Telework – School closings
Myth
If an employer incurs a partial or full suspension of operations due to a government order, such as a private school being closed, the employer is automatically eligible for the ERC.
IRS Guidance
IRS Notice 2021-20 Section III Part D question 15 states if an employer is able to continue operations comparable to its operations prior to the closure, including telework, the employer’s operations are not considered to have been fully or partially suspended. Therefore the employer is not eligible for the ERC. If the employer school went to an on-line learning platform, and had no substantial withdrawals (and related refunds of tuition), it is the opinion of the author the employer does not qualify for the ERC.
Limitation of group meetings
Myth
If an employer must cancel any meeting or conference, the employer is automatically eligible for the ERC and no further analysis of the facts and circumstances are necessary.
IRS Guidance
IRS Notice 2020-10 Section III Part C, question 10 provides guidance and numerous examples of what constitutes a government order that could qualify an employer for the ERC. The appropriate government order must limit commerce, travel, or group meetings and relate to the suspension of an employer’s operations of its trade or business. The guidance further states that “such a declaration that limits commerce, travel, or group meetings, but does so in a manner that does not relate to the suspension of an employer’s operation of its trade or business does not rise to the the level of a government order for purposes of the employer’s determination of its eligibility for the employee retention credit.” The author has concluded it is paramount that the employer demonstrate how the declaration that limited such activities actually led to a suspension of the operation in order to be eligible for the ERC.

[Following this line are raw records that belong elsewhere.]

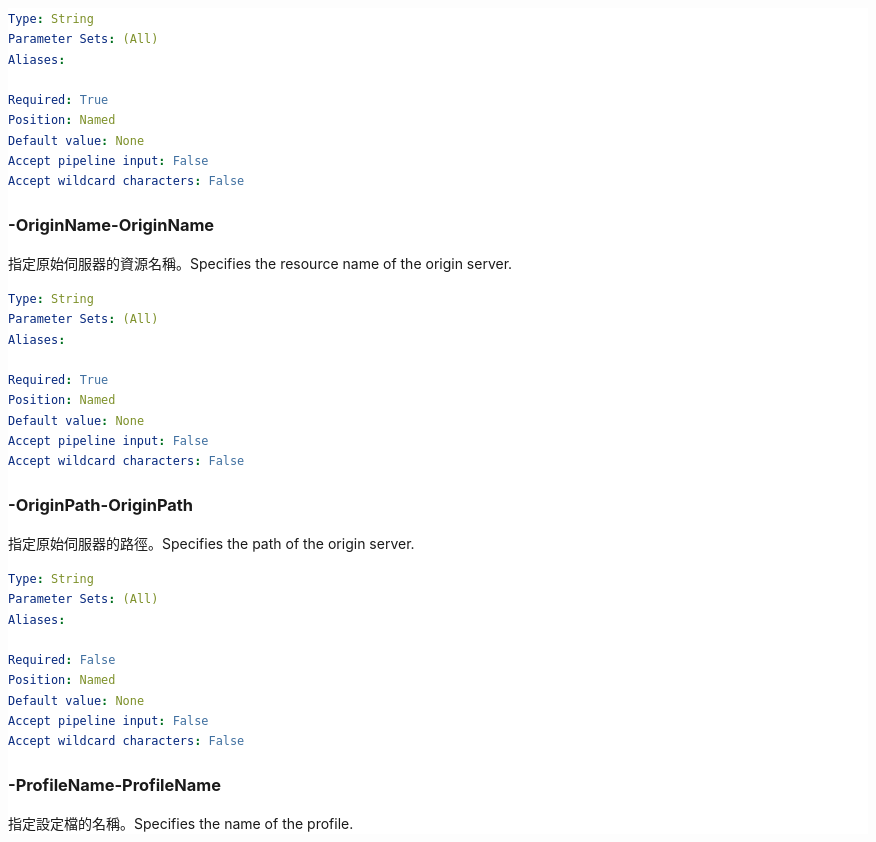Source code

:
 ```yaml
Type: String
Parameter Sets: (All)
Aliases:

Required: True
Position: Named
Default value: None
Accept pipeline input: False
Accept wildcard characters: False
```

### <span data-ttu-id="5ad61-139">-OriginName</span><span class="sxs-lookup"><span data-stu-id="5ad61-139">-OriginName</span></span>
<span data-ttu-id="5ad61-140">指定原始伺服器的資源名稱。</span><span class="sxs-lookup"><span data-stu-id="5ad61-140">Specifies the resource name of the origin server.</span></span>

```yaml
Type: String
Parameter Sets: (All)
Aliases:

Required: True
Position: Named
Default value: None
Accept pipeline input: False
Accept wildcard characters: False
```

### <span data-ttu-id="5ad61-141">-OriginPath</span><span class="sxs-lookup"><span data-stu-id="5ad61-141">-OriginPath</span></span>
<span data-ttu-id="5ad61-142">指定原始伺服器的路徑。</span><span class="sxs-lookup"><span data-stu-id="5ad61-142">Specifies the path of the origin server.</span></span>

```yaml
Type: String
Parameter Sets: (All)
Aliases:

Required: False
Position: Named
Default value: None
Accept pipeline input: False
Accept wildcard characters: False
```

### <span data-ttu-id="5ad61-143">-ProfileName</span><span class="sxs-lookup"><span data-stu-id="5ad61-143">-ProfileName</span></span>
<span data-ttu-id="5ad61-144">指定設定檔的名稱。</span><span class="sxs-lookup"><span data-stu-id="5ad61-144">Specifies the name of the profile.</span></span>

Throughout the pandemic, the CPA profession has stood out as a leader in assisting our clients and our companies in determining the most appropriate, and legal, course of action related to government programs. The CPA’s obligation to protect the public, our clients, and their companies is being put to the test because of the tactics used by many credit recovery companies. It is very easy for management of a company to want to believe that they are eligible for the ERC based on the very dubious interpretations that are offered by credit recovery companies, and we must do our best to evaluate each claim. If an employer is eligible for the ERC based on the facts and supported by IRS guidance, the author strongly urges the employer to apply for all credits to which they are legally entitled. Conversely, if the facts do not support eligibility, the CPA should clearly communicate his or her position to management, and cite IRS guidance to the extent possible to support his or her conclusion.